══ SUPPLIED PASSAGE ══
The tangent bundle is the disjoint union of all tangent spaces: TM = \bigsqcup_{p \in M} T_pM. It is itself a smooth manifold of dimension 2n.

Each point of TM is a pair (p, v) with p \in M and v \in T_pM. For S^2, the tangent bundle TS^2 is a 4-dimensional manifold. In the next chapter, we will see how to differentiate vector fields on M, which requires additional structure called a connection.

03

Connections & Christoffel Symbols

How do we differentiate a vector field on a curved surface?

Notation (Einstein summation convention)

From this chapter onward, we use the Einstein summation convention: when an index appears once as a superscript and once as a subscript in the same expression, a sum over that index is implied. For example, on S^2 with basis vectors e_1 = e_\theta, e_2 = e_\varphi:

v^i\, e_i = v^1\, e_1 + v^2\, e_2 = v^\theta\, e_\theta + v^\varphi\, e_\varphi

The repeated index i is a dummy index (summed over); non-repeated indices are free (they label the components of the result). This compact notation avoids writing explicit \sum signs in the tensor formulas that follow.
═══
══ DATA LISTING ══
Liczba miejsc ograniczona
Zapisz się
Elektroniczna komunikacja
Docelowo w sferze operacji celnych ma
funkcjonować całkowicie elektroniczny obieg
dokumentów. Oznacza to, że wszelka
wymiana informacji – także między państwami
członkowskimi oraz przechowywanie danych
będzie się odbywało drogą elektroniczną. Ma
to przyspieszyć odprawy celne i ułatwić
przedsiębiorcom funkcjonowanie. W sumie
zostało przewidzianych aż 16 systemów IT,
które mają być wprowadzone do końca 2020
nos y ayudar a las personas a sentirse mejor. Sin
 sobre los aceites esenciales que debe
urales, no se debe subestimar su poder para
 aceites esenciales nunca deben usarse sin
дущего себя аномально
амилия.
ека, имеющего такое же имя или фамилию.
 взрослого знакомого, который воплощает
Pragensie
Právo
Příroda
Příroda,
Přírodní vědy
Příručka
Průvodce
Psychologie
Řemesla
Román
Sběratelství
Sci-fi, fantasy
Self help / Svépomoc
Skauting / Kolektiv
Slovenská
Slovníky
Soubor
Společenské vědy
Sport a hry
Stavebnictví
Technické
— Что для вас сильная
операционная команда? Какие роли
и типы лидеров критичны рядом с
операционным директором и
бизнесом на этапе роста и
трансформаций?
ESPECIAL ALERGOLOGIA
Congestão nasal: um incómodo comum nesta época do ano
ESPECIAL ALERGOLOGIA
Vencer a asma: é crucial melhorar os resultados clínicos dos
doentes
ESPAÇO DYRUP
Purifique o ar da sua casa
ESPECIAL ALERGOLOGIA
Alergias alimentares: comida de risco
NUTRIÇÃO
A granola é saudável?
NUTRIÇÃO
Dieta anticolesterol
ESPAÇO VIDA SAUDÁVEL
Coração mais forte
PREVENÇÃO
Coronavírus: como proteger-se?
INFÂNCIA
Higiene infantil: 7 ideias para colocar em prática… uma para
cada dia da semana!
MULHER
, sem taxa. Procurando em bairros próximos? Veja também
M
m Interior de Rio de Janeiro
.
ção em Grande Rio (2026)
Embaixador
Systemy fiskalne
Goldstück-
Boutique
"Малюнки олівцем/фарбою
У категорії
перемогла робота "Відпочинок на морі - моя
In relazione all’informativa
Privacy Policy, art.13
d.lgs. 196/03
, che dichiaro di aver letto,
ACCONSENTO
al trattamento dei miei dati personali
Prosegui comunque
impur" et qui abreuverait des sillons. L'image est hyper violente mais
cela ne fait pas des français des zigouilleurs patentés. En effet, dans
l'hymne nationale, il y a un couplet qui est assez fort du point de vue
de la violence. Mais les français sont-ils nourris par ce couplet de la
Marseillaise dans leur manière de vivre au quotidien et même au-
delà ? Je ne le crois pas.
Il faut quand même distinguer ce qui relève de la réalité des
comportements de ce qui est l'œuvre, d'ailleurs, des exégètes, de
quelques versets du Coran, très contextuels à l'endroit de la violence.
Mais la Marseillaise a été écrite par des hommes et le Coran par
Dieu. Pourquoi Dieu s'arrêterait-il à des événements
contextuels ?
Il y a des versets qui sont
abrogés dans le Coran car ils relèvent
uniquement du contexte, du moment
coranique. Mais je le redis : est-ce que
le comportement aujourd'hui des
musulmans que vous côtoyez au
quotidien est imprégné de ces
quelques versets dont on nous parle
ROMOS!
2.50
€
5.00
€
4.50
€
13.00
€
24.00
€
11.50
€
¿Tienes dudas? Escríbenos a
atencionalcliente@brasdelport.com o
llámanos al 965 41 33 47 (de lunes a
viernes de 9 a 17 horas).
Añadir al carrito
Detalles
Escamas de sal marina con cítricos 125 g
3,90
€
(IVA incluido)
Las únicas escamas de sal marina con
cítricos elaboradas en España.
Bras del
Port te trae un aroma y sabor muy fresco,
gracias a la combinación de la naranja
═══
**PROBLEM STATEMENT:** Could you carry the passage on tangent bundles and connections on past its last sentence? Nothing in the material is needed here.

**OUTPUT FOR THIS TASK:**
Differentiating e_θ and e_φ

In Chapter 2 we built the basis vectors e_\theta = \partial/\partial\theta and e_\varphi = \partial/\partial\varphi at each point of S^2. These vectors change from point to point. How do they change?

Consider e_\varphi (pointing "east" along latitude circles). As we move along the sphere in the e_\varphi direction, the ordinary derivative \partial e_\varphi / \partial\varphi in \mathbb{R}^3 points inward, toward the center of the sphere. It leaves the tangent plane.

On \mathbb{R}^n this does not happen because the tangent space is the same everywhere. On a curved surface, naive differentiation produces a vector that is no longer tangent. The solution: project the result back onto T_pS^2.

The Covariant Derivative

This projection defines the covariant derivative \nabla. On S^2, we can compute all four covariant derivatives of basis vectors along basis vectors:

\nabla_{e_\theta} e_\theta, \quad \nabla_{e_\theta} e_\varphi, \quad \nabla_{e_\varphi} e_\theta, \quad \nabla_{e_\varphi} e_\varphi

Each result is itself a tangent vector, so it can be expressed in the basis \{e_\theta, e_\varphi\}. The coefficients of this expansion are the Christoffel symbols.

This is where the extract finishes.